While there is no denying critics of PSCUs have been vocal recently, so have supporters. The Department of Education's Gainful Employment has forced the higher education community to have a discussion (or debate or argument, depending on how one views the matter) about the respective merits and shortcomings among the various actors in the higher education space. While traditional universities and community colleges have certainly not been spared the rod of criticism, they've also received lavish praise from those who are concerned with maintaining their preeminence and placement in higher education. PSCUs, on the other hand, have not been so lucky.
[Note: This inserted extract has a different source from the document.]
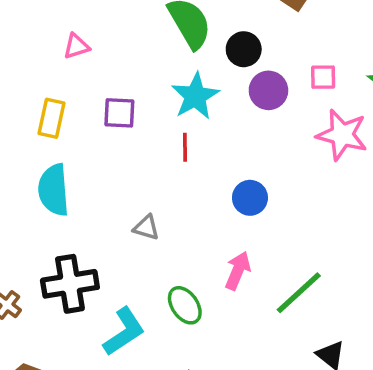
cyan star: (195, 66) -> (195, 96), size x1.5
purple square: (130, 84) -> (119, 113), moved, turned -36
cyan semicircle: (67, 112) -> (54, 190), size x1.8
That's why it is encouraging to see experts and the informed, like the Cato Institute's Richard Rahn, issue a full-throated defense of for-profit colleges. He centers his argument on not only the successful practices of PSCUs, but the very nature of how their competitive market can often provide the student (read: consumer) the best available outcomes. To wit:
Higher education has not suffered as much from the corrosive influence of the department because there is so much competition among colleges and so many of the leading schools, such as Harvard, Yale, Columbia, Princeton, the University of Chicago and Stanford, etc., are private institutions. In recent years, there has been a rapid rise in for-profit colleges - the University of Phoenix, perhaps, being the best known. Many of these for-profit schools have been more innovative and have delivered more cost-effective education than many of their government-run counterparts; yet the department and many of its big-government allies in the media have been running attacks on the whole industry because of the actions of a few bad operators. These attacks ignore the fact that many government schools run up huge taxpayer - and often student - costs for a very shoddy education.
Some in the department and its allies in the states have been using their power of the purse to try to influence the accrediting agencies not to approve for-profit institutions even though they achieve or exceed the same benchmarks as their public competitors. One attack on the for-profits has been the use of online education by some - while at the same time, many of the accredited state-run universities no longer require students to attend all of their classes as long as they view the professors' lectures online. Unfortunately, accreditation is being used increasingly as a political tool to keep out new competition and, particularly, the new, for-profit competitors that are finding important niches for serving many who do not have ready access to leading public schools.
The nation is best served by having a highly competitive mix of public, private, nonprofit and for-profit educational institutions. As the new Congress considers where to cut the Department of Education budget, it would do well to look at those areas where there has been hostility toward new and for-profit educational institutions. If you wanted to get the best education in finance for the money spent, do you think you would be better off taking the courses provided by those who run a public high school cafeteria or from those who run McDonald's?